Liberal groups, as well has the Justice Department, are particularly wary of communities conducting wide-scale voter purges during presidential election years, meaning many local election boards put off such action until slower years. Therefore, the two Mississippi counties say their voter lists now are larger than they would be if not for November’s national elections.
“You’ve got two sides battling here,” said Jefferson Davis County Circuit Clerk Clint W. Langley. “You’ve got [ACRU] and you’ve got the other extreme saying to register everybody and their brother, during an election year especially.”
Mr. Langley said his county has made significant progress in trimming its rolls, saying there was about a 3,000-person disparity between registered and eligible voters when he first was elected to office in 2006. The gap is now about 440, he said.

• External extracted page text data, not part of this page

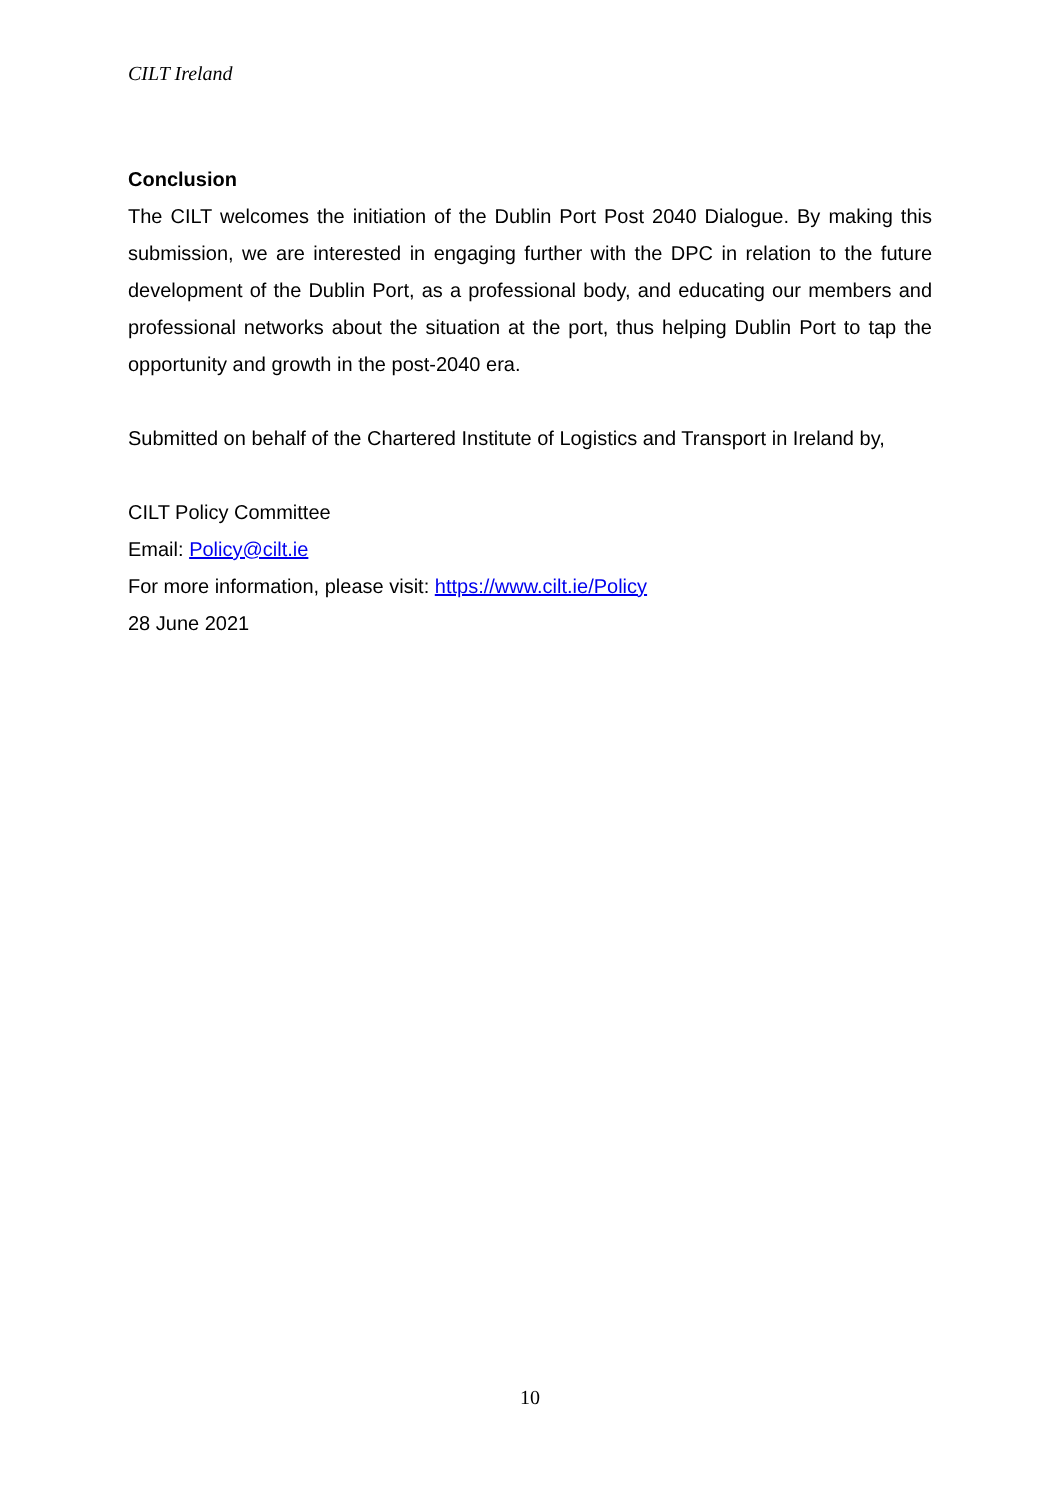CILT Ireland
Conclusion
The CILT welcomes the initiation of the Dublin Port Post 2040 Dialogue. By making this submission, we are interested in engaging further with the DPC in relation to the future development of the Dublin Port, as a professional body, and educating our members and professional networks about the situation at the port, thus helping Dublin Port to tap the opportunity and growth in the post-2040 era.
Submitted on behalf of the Chartered Institute of Logistics and Transport in Ireland by,
CILT Policy Committee
Email: Policy@cilt.ie
For more information, please visit: https://www.cilt.ie/Policy
28 June 2021
10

“We’ve come a long way but we’ve got a ways to go,” Mr. Langley said. “We want our rolls to be right.
The counties say the voter rolls easily and innocuously become bloated for several reasons, including when voters die or move away and neglect to inform election officials. Election commissions routinely scan newspaper obituary pages in their attempt to keep their records up-to-date. The state also informs local election officials when a voter moves and reregisters elsewhere in Mississippi.
But while computer programs and other methods help in purges, the process is not an exact science, county officials say. Unless local election officials get direct permission from a voter to take them off their rolls, officials must wait several election cycles to delete their name.
Mr. Langley also took exception to the ACRU’s accusation that Jefferson Davis is a county rife with voter fraud. He said the case of a dead man voting — along with another ballot cast with the name of man who was hospitalized in intensive care on Election Day — were isolated situations and occurred years ago.
“It’s not as bad as they made it seem,” Mr. Langley said of the ACRU’s complaint.
But the ACRU says Mississippi, as well as counties and states across the country, can be doing much more to fix their voting roll problems.
Mr. Adams pointed to Virginia, which he says has an aggressive and effective voter purging policy, as an example for others to follow.
“Malice is not an element to a [voter] violation,” he said. “What matters is whether or not you’re doing your job keeping the rolls clean, and it’s pretty obvious to anyone who can do math, the answer is these places have failed.”